For each $1\le m\le n$ put $$f(m,n)=\sum_{k=0}^{m}\binom{n}{k}\mbox{ and }g(m,n)=\left (\frac{en}{m}\right)^{m}.$$ We prove that $f(m,n)<g(m,n) $ by induction with respect to $n$. For $m=1$ we have $$f(m,n)=1+n<en=g(m,n).$$ For $n=m$ we have $f(m,n)=2^n<e^n$. In particular, we have the base of the induction.

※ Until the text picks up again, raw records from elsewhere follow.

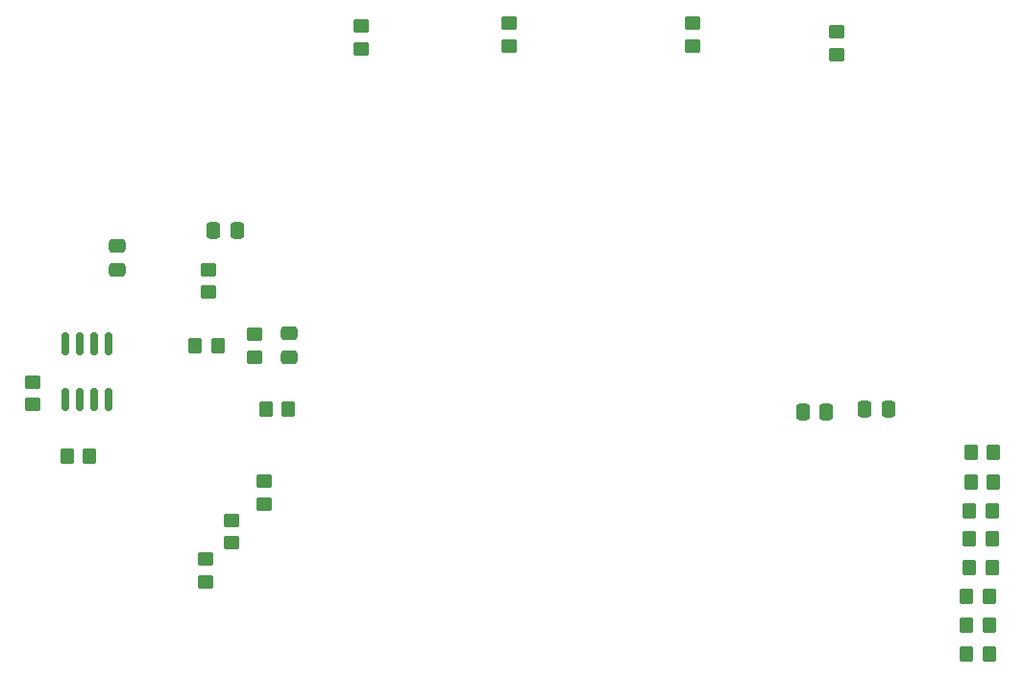
<source format=gbr>
%TF.GenerationSoftware,KiCad,Pcbnew,9.0.2*%
%TF.CreationDate,2025-06-27T21:47:48+01:00*%
%TF.ProjectId,Full_Circuit,46756c6c-5f43-4697-9263-7569742e6b69,rev?*%
%TF.SameCoordinates,Original*%
%TF.FileFunction,Paste,Top*%
%TF.FilePolarity,Positive*%
%FSLAX46Y46*%
G04 Gerber Fmt 4.6, Leading zero omitted, Abs format (unit mm)*
G04 Created by KiCad (PCBNEW 9.0.2) date 2025-06-27 21:47:48*
%MOMM*%
%LPD*%
G01*
G04 APERTURE LIST*
G04 Aperture macros list*
%AMRoundRect*
0 Rectangle with rounded corners*
0 $1 Rounding radius*
0 $2 $3 $4 $5 $6 $7 $8 $9 X,Y pos of 4 corners*
0 Add a 4 corners polygon primitive as box body*
4,1,4,$2,$3,$4,$5,$6,$7,$8,$9,$2,$3,0*
0 Add four circle primitives for the rounded corners*
1,1,$1+$1,$2,$3*
1,1,$1+$1,$4,$5*
1,1,$1+$1,$6,$7*
1,1,$1+$1,$8,$9*
0 Add four rect primitives between the rounded corners*
20,1,$1+$1,$2,$3,$4,$5,0*
20,1,$1+$1,$4,$5,$6,$7,0*
20,1,$1+$1,$6,$7,$8,$9,0*
20,1,$1+$1,$8,$9,$2,$3,0*%
G04 Aperture macros list end*
%ADD10RoundRect,0.150000X-0.150000X0.825000X-0.150000X-0.825000X0.150000X-0.825000X0.150000X0.825000X0*%
%ADD11RoundRect,0.250000X0.350000X0.450000X-0.350000X0.450000X-0.350000X-0.450000X0.350000X-0.450000X0*%
%ADD12RoundRect,0.250000X-0.337500X-0.475000X0.337500X-0.475000X0.337500X0.475000X-0.337500X0.475000X0*%
%ADD13RoundRect,0.250000X-0.350000X-0.450000X0.350000X-0.450000X0.350000X0.450000X-0.350000X0.450000X0*%
%ADD14RoundRect,0.250000X0.450000X-0.350000X0.450000X0.350000X-0.450000X0.350000X-0.450000X-0.350000X0*%
%ADD15RoundRect,0.250000X-0.475000X0.337500X-0.475000X-0.337500X0.475000X-0.337500X0.475000X0.337500X0*%
%ADD16RoundRect,0.250000X0.337500X0.475000X-0.337500X0.475000X-0.337500X-0.475000X0.337500X-0.475000X0*%
%ADD17RoundRect,0.250000X-0.450000X0.350000X-0.450000X-0.350000X0.450000X-0.350000X0.450000X0.350000X0*%
G04 APERTURE END LIST*
D10*
%TO.C,U7*%
X117602000Y-70550000D03*
X116332000Y-70550000D03*
X115062000Y-70550000D03*
X113792000Y-70550000D03*
X113792000Y-75500000D03*
X115062000Y-75500000D03*
X116332000Y-75500000D03*
X117602000Y-75500000D03*
%TD*%
D11*
%TO.C,R19*%
X195199000Y-97917000D03*
X193199000Y-97917000D03*
%TD*%
D12*
%TO.C,C1*%
X126851500Y-60579000D03*
X128926500Y-60579000D03*
%TD*%
D11*
%TO.C,R25*%
X115935000Y-80518000D03*
X113935000Y-80518000D03*
%TD*%
D13*
%TO.C,R6*%
X125238000Y-70739000D03*
X127238000Y-70739000D03*
%TD*%
D11*
%TO.C,R18*%
X195199000Y-95377000D03*
X193199000Y-95377000D03*
%TD*%
D14*
%TO.C,R7*%
X126111000Y-91551000D03*
X126111000Y-89551000D03*
%TD*%
%TO.C,R8*%
X128397000Y-88122000D03*
X128397000Y-86122000D03*
%TD*%
D11*
%TO.C,R15*%
X195453000Y-87757000D03*
X193453000Y-87757000D03*
%TD*%
D15*
%TO.C,C5*%
X133485750Y-69680000D03*
X133485750Y-71755000D03*
%TD*%
D14*
%TO.C,R1*%
X181753000Y-45069000D03*
X181753000Y-43069000D03*
%TD*%
D15*
%TO.C,C19*%
X118364000Y-61954500D03*
X118364000Y-64029500D03*
%TD*%
D11*
%TO.C,R10*%
X133461000Y-76327000D03*
X131461000Y-76327000D03*
%TD*%
D16*
%TO.C,C7*%
X186330500Y-76327000D03*
X184255500Y-76327000D03*
%TD*%
D14*
%TO.C,R4*%
X139843000Y-44561000D03*
X139843000Y-42561000D03*
%TD*%
D11*
%TO.C,R13*%
X195580000Y-82804000D03*
X193580000Y-82804000D03*
%TD*%
D17*
%TO.C,R3*%
X152924000Y-42307000D03*
X152924000Y-44307000D03*
%TD*%
D11*
%TO.C,R14*%
X195469000Y-85267150D03*
X193469000Y-85267150D03*
%TD*%
%TO.C,R17*%
X195199000Y-92837000D03*
X193199000Y-92837000D03*
%TD*%
D17*
%TO.C,R2*%
X169053000Y-42307000D03*
X169053000Y-44307000D03*
%TD*%
D14*
%TO.C,R11*%
X130437750Y-71739000D03*
X130437750Y-69739000D03*
%TD*%
D17*
%TO.C,R26*%
X110871000Y-73930000D03*
X110871000Y-75930000D03*
%TD*%
%TO.C,R5*%
X126365000Y-64024000D03*
X126365000Y-66024000D03*
%TD*%
D11*
%TO.C,R12*%
X195580000Y-80161750D03*
X193580000Y-80161750D03*
%TD*%
D12*
%TO.C,C6*%
X178794500Y-76581000D03*
X180869500Y-76581000D03*
%TD*%
D11*
%TO.C,R16*%
X195453000Y-90297000D03*
X193453000Y-90297000D03*
%TD*%
D17*
%TO.C,R9*%
X131318000Y-82693000D03*
X131318000Y-84693000D03*
%TD*%
M02*

</source>
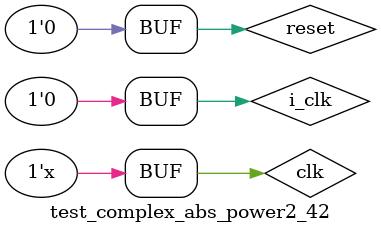
<source format=v>
`timescale 1ns / 1ps


module test_complex_abs_power2_42;

	// Inputs
	reg i_clk;
	reg i_data_valid;
	reg [41:0] i_data_i;
	reg [41:0] i_data_q;

	// Outputs
	wire o_data_valid;
	wire [83:0] o_data;
	
	reg [39:0] count;

	// Instantiate the Unit Under Test (UUT)
	complex_abs_power2_42 uut (
		.i_clk(i_clk), 
		.i_data_valid(i_data_valid), 
		.i_data_i(i_data_i), 
		.i_data_q(i_data_q), 
		.o_data_valid(o_data_valid), 
		.o_data(o_data)
	);

	initial begin
		// Initialize Inputs
		i_clk = 0;
		i_data_valid = 0;
		i_data_i = 0;
		i_data_q = 0;

		// Wait 100 ns for global reset to finish
		#10;
		reset = 1;
		#10;
		reset = 0;
		#10;
        
		// Add stimulus here

	end
	
	always
		#5 clk = ~clk;
	
	always @(posedge clk or posedge reset) begin
		if(reset == 1'b1) begin
			count <= 40'd0;
		end
		else begin
			count <= count + 1'd1;
		end
	end
	
	always @(posedge clk or posedge reset) begin
		if(reset == 1'b1) begin
			i_data_valid	<= 1'b0;
			i_data_i		<= 'd0;
			i_data_q		<= 'd0;
		end
		else if(count[2:0] == 3'd7) begin
			i_data_valid	<= 1'b1;
			i_data_i		<= count[34:3];
			i_data_q		<= 1'b1;
		end
		else begin
			i_data_valid	<= 1'b0;
			i_data_i		<= i_data_i;
			i_data_q		<= i_data_q;
		end
	end
      
endmodule

</source>
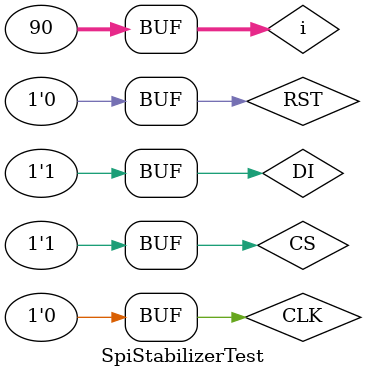
<source format=v>
`timescale 1ns/1ns
module SpiStabilizerTest();
    reg DI;
    reg CS;
    reg CLK;

    reg RST;
    reg RESULT;

    integer i;

    SpiStabilizer ss(.reset(RST), .MOSI(DI), .CS(CS), .CLK(CLK), .IsInitialized(RESULT));

    task Init;
        begin
            RST = 0;
            #1 RST = 1;
            #1 RST = 0;
        end
    endtask

    task doClock;
        begin
            #1 CLK = 0;
            #1 CLK = 1;
            #2 CLK = 0;
        end
    endtask

    initial begin
        Init();
        CS = 0;
        DI = 0;
        for(i = 0; i < 100; i = i + 1)
            doClock();
        CS = 1;
        DI = 1;
        for(i = 0; i < 40; i = i + 1)
            doClock();
        CS = 0;
        DI = 1;
        doClock();
        CS = 1;
        DI = 1;
        for(i = 0; i < 90; i = i + 1)
            doClock();
        
    end
endmodule

</source>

Using that $${n\choose k}+{n\choose k+1}={n+1\choose k+1}$$ for each $0\le k\le n-1$, we have that $$f(m+1, n+1)=f(m,n)+f(m+1,n)$$ for each $1\le m\le n-1$. By the induction hypothesis, in order to show that $$f(m+1,n+1)<g(m+1,n+1)$$ it suffices to show that $$g(m+1, n+1)\ge g(m,n)+g(m+1,n).$$ Check this inequality

$$g(m+1, n+1)\ge g(m,n)+g(m+1,n)$$

$$\left(\frac{e(n+1)}{m+1}\right)^{m+1}\ge \left (\frac{en}{m}\right)^{m}+\left (\frac{en}{m+1}\right)^{m+1}$$

$$e\left(\frac{(n+1)}{m+1}\right)^{m+1}\ge \left (\frac{n}{m}\right)^{m}+e\left (\frac{n}{m+1}\right)^{m+1}$$

Since $$\left (\frac{(n+1)}{m+1}\right)^{m+1}=\left (\frac{n}{m+1}+\frac{1}{m+1}\right)^{m+1}\ge \left (\frac{n}{m+1}\right)^{m+1}+(m+1) \left(\frac{n}{m+1}\right)^{m}\frac{1}{m+1},$$

it suffices to show that

$$e\left (\frac{n}{m+1}\right)^{m}\ge \left (\frac{n}{m}\right)^{m}$$

$$e\ge \left (\frac{m+1}{m}\right)^{m}$$

$$e^{\frac 1m}\ge \frac{m+1}{m}$$

Which is true, because

$$e^{\frac 1m}=1+{\frac 1m}+{\frac 1{2m^2}}+\dots.$$